The latest tantrum from Sunny Hostin and her colleagues on The View over President Trump’s plan to host a UFC event at the White House is exactly the kind of performative outrage Americans have grown tired of. Panelists gasped and declared the idea outrageous during a recent episode, treating a simple celebration as if it were an assault on decency rather than a chance to bring people together.
Hostin didn’t stop at criticism — she flew off the handle, even using hyperbolic phrases to paint the country as a “failed experiment,” a dramatic overreach that reveals more about her contempt for everyday Americans than any reality on the ground. This isn’t debate; it’s a predictable left-wing meltdown designed to stoke division and dismiss traditions that ordinary citizens actually enjoy.
Meanwhile, the White House and supporters rightly pushed back, calling the event historic and an appropriate celebration for national milestones and personal occasions connected to the president. Conservatives see this as a direct appeal to the working people who built this country — not to the coastal elites who sneer from their studio sofas.
What’s striking is the double standard: the same media figures who cheer disruptions when it suits a narrative suddenly discover decorum when Americans of different tastes want to celebrate on the public lawn. The View’s reaction is less about protocol and more about policing culture, proving once again that network pundits prefer lecturing over listening.

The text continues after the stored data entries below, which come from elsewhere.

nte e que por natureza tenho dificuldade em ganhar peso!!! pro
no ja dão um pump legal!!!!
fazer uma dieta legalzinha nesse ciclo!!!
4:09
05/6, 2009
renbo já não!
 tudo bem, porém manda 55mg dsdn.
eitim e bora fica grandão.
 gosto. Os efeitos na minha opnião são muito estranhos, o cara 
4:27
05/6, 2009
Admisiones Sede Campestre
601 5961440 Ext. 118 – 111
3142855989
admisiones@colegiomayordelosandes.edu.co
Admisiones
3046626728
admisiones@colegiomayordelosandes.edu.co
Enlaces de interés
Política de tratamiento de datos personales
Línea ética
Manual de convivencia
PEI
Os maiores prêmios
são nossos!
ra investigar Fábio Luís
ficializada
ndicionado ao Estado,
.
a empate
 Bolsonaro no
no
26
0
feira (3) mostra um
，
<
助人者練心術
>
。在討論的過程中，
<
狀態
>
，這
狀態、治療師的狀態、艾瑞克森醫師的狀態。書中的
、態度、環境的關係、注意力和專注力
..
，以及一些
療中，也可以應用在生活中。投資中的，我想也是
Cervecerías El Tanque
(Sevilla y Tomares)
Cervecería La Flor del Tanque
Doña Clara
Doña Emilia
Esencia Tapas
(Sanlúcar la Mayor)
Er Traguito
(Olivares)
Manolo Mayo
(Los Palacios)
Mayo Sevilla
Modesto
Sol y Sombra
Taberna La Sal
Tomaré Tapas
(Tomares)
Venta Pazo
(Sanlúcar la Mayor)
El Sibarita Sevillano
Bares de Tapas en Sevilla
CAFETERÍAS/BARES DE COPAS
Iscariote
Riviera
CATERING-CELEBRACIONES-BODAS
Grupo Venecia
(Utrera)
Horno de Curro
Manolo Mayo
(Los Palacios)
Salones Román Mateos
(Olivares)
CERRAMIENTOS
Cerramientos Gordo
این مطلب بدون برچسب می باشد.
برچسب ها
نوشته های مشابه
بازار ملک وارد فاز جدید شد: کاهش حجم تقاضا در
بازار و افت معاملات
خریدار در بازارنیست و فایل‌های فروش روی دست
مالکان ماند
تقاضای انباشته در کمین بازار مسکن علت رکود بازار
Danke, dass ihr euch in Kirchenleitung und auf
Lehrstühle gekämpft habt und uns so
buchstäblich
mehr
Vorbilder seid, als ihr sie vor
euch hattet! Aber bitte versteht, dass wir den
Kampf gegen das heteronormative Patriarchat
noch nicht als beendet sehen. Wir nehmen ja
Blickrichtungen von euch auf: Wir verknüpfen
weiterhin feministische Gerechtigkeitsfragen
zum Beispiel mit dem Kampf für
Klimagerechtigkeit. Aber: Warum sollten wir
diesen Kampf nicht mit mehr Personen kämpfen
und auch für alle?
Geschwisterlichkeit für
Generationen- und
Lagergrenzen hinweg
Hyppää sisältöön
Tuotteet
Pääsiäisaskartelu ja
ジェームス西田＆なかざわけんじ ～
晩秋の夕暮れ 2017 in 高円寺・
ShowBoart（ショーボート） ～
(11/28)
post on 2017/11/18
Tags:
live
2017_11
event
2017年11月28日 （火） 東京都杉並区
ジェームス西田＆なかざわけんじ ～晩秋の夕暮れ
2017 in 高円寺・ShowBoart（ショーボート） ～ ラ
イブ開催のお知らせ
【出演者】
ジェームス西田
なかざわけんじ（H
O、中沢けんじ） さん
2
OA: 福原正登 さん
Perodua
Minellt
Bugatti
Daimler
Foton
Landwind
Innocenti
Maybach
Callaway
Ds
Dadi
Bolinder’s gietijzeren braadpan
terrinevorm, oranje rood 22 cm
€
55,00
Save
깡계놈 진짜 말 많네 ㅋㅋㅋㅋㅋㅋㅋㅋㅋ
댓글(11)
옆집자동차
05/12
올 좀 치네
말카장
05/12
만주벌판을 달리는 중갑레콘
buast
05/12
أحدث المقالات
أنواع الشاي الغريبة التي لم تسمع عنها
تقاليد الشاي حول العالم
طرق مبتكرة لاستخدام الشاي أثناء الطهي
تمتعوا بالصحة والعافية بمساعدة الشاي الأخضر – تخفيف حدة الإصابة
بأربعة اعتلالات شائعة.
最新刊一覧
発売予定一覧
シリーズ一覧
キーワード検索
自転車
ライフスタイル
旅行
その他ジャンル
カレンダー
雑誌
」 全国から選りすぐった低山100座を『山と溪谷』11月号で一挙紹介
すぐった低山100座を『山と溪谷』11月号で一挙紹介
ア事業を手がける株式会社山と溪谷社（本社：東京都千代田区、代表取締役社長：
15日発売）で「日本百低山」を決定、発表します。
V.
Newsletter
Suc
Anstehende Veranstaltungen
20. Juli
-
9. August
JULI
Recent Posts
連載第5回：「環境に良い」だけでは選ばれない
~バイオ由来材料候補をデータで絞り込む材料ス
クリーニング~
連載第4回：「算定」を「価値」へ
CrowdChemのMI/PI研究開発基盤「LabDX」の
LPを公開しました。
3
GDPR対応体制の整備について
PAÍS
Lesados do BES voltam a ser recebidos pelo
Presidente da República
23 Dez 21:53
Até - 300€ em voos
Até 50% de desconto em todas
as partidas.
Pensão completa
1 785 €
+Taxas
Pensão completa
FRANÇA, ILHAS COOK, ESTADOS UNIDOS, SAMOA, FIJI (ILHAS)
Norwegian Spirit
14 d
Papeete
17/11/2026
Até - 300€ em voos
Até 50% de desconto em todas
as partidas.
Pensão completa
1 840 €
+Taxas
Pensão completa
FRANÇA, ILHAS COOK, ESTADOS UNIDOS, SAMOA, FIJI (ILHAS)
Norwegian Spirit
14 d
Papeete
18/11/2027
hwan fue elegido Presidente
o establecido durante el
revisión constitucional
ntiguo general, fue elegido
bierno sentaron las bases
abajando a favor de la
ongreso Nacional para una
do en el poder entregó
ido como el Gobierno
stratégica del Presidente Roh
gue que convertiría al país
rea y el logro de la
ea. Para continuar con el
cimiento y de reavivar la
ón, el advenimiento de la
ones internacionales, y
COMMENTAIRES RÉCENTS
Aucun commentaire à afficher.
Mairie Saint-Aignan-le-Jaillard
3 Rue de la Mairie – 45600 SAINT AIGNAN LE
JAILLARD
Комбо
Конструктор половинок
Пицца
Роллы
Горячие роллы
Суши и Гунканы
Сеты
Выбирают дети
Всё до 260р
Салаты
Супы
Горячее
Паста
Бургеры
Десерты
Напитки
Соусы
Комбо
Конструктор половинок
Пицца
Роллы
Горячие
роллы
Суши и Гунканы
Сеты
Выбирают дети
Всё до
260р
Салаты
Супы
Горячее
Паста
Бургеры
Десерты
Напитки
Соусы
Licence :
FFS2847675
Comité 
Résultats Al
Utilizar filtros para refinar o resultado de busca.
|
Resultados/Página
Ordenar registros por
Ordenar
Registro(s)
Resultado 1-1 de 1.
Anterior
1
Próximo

Predictably, critics turned to lawsuits and last-ditch legal maneuvers to block the festivities, while the administration called those efforts baseless and obstructionist. This is the new playbook: when you can’t win in public opinion, try to bury a simple, popular event under legal theatrics engineered by the opponents’ allies.
Patriots should see this for what it is — a culture war tantrum dressed up as outrage. The president hosting a sporting event on the White House lawn is a reminder that our government belongs to the people, not to sanctimonious pundits who treat the nation like an exhibit to be judged. Stand with common sense, reject the virtue signaling, and let Americans enjoy their celebrations without being scolded by those who live in a different, more judgmental world.